Prompt
Copy out each row below that contains the word "Click".

Data in this exercise
· · · ·

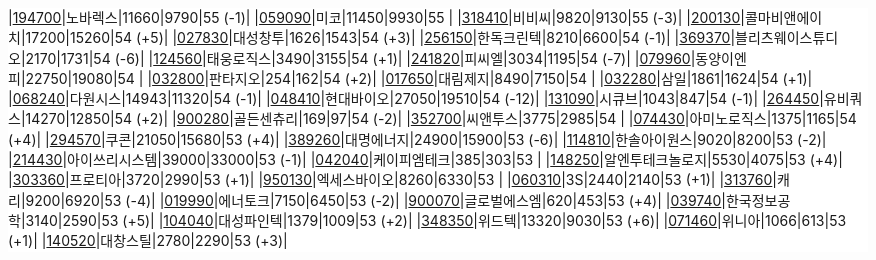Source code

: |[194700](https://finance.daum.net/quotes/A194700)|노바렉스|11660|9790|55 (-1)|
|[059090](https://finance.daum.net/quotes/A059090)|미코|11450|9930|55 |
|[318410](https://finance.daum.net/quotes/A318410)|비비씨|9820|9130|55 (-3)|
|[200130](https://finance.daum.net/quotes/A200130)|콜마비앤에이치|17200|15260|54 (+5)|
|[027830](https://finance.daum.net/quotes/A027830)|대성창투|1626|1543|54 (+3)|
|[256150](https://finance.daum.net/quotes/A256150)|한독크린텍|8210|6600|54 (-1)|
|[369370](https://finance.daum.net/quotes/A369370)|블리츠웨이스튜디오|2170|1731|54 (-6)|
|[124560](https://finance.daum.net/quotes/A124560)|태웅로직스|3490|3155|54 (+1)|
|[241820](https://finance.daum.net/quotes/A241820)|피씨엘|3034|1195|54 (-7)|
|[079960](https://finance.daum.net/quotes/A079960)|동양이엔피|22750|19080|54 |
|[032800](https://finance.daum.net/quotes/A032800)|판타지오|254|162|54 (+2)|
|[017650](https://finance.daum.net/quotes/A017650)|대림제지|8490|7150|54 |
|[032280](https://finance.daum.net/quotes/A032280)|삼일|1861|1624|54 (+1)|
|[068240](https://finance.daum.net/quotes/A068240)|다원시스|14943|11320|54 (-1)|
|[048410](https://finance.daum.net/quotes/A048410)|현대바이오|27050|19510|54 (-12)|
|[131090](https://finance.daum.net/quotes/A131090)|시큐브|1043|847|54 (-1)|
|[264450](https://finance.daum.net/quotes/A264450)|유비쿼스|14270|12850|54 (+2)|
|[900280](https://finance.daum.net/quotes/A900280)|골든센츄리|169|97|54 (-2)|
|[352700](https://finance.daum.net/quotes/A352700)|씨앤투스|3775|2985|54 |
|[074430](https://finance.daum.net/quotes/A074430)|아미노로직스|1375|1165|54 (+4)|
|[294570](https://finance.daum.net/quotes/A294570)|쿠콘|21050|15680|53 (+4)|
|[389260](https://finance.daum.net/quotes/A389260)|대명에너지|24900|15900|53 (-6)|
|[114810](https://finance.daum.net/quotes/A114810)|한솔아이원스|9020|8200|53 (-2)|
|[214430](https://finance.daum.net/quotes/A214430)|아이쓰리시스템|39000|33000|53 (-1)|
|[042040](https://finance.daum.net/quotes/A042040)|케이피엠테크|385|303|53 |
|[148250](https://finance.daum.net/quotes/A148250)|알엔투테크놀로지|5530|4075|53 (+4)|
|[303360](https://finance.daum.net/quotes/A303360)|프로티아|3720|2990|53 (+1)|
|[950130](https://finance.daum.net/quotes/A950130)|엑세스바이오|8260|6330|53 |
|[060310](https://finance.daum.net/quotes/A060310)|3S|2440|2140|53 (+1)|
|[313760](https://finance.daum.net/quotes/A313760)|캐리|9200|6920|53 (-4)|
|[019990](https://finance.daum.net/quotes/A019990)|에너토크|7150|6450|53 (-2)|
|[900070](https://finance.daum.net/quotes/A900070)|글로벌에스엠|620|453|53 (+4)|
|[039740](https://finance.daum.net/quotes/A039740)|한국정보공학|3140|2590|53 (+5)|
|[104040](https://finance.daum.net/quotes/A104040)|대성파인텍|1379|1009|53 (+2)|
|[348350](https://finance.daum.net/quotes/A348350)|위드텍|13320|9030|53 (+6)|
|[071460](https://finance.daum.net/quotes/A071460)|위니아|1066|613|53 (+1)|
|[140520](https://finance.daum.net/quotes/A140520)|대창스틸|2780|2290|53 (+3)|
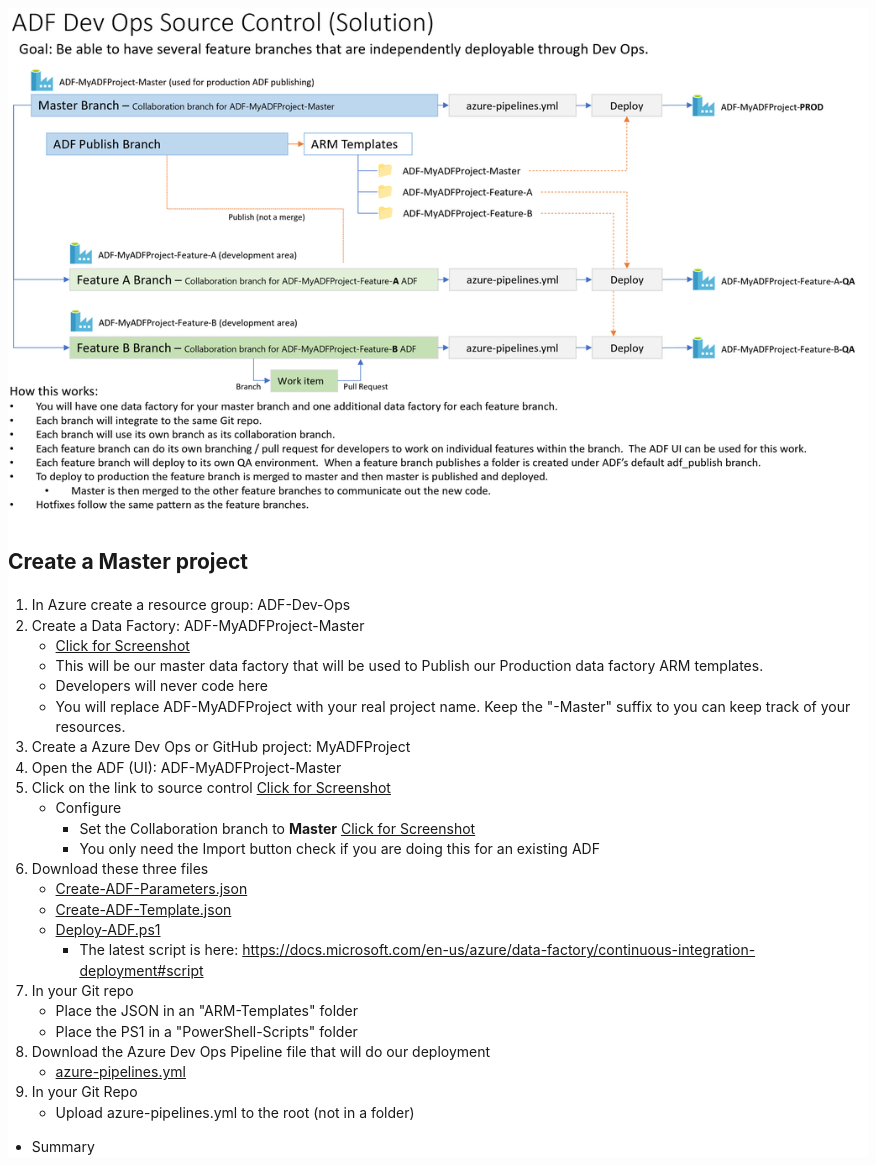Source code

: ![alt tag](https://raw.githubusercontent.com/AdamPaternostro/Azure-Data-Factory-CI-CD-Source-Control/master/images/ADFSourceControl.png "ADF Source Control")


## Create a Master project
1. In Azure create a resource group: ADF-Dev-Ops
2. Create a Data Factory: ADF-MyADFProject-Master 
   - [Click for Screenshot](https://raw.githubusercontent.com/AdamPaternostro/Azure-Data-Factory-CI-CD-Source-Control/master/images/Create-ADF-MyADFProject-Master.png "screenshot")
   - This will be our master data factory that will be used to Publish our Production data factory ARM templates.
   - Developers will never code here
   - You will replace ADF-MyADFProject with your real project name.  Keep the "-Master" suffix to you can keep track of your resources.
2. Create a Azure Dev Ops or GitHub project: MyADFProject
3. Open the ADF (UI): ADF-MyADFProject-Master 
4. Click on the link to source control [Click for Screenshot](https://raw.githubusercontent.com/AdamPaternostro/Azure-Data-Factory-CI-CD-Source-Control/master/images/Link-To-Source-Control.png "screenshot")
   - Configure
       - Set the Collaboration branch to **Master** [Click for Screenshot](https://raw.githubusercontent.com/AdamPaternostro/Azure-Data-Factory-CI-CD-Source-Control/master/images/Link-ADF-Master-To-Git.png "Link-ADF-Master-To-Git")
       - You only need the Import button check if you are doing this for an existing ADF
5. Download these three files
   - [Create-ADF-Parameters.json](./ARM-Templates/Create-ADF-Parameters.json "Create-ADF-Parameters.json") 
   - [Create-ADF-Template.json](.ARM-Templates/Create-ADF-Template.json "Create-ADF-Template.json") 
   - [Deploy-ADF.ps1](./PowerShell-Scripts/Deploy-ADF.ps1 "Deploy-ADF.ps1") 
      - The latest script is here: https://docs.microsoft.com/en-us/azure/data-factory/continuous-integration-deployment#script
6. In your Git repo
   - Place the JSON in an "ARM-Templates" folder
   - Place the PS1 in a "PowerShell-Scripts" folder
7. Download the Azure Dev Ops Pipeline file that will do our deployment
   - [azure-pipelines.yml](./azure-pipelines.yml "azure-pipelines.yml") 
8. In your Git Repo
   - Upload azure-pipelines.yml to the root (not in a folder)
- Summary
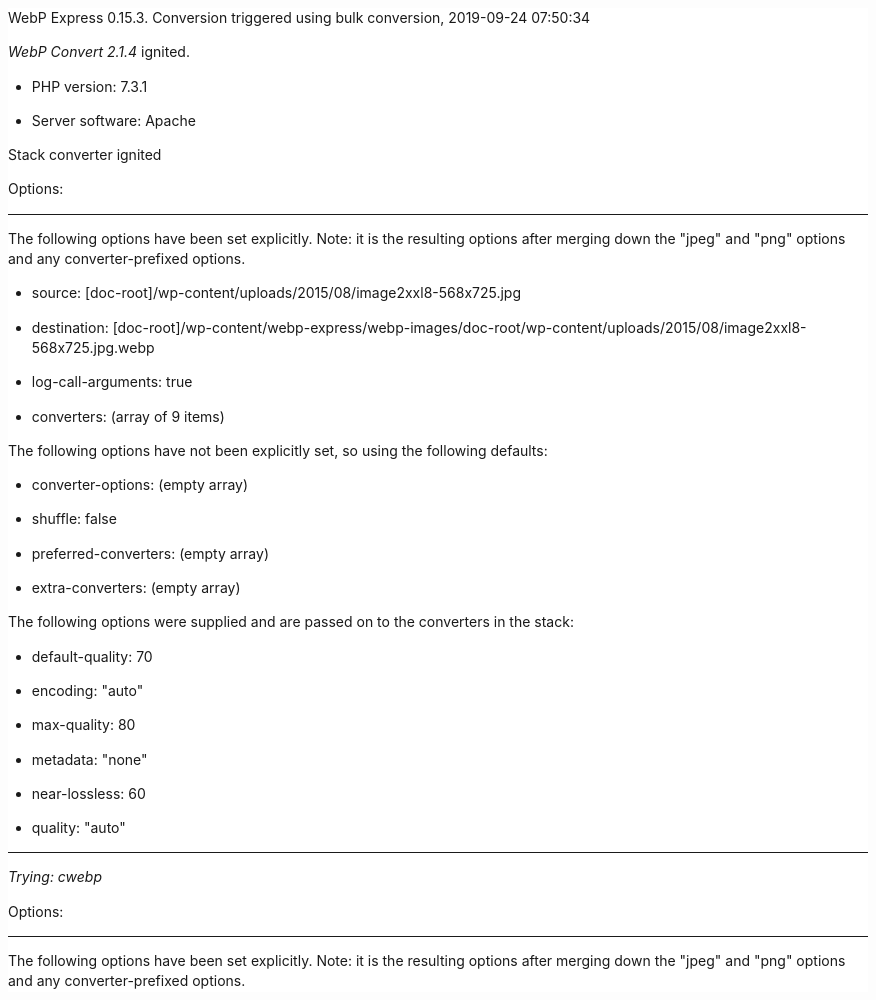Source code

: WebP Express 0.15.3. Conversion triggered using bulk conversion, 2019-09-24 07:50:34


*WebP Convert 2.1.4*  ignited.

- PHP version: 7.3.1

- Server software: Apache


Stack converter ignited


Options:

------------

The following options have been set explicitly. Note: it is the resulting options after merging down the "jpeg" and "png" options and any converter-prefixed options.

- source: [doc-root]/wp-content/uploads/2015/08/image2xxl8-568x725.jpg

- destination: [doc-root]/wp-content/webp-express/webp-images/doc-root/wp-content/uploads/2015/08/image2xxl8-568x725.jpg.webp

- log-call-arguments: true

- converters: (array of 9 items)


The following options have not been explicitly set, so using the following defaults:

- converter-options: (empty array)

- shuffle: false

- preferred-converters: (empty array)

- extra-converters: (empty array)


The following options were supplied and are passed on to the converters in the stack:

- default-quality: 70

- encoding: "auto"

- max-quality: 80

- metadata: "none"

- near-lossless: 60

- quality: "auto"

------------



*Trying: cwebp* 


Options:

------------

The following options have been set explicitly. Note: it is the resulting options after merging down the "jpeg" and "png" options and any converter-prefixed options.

· · · ·

Expected answer
   - [Click for Screenshot](https://raw.githubusercontent.com/AdamPaternostro/Azure-Data-Factory-CI-CD-Source-Control/master/images/Create-ADF-MyADFProject-Master.png "screenshot")
4. Click on the link to source control [Click for Screenshot](https://raw.githubusercontent.com/AdamPaternostro/Azure-Data-Factory-CI-CD-Source-Control/master/images/Link-To-Source-Control.png "screenshot")
       - Set the Collaboration branch to **Master** [Click for Screenshot](https://raw.githubusercontent.com/AdamPaternostro/Azure-Data-Factory-CI-CD-Source-Control/master/images/Link-ADF-Master-To-Git.png "Link-ADF-Master-To-Git")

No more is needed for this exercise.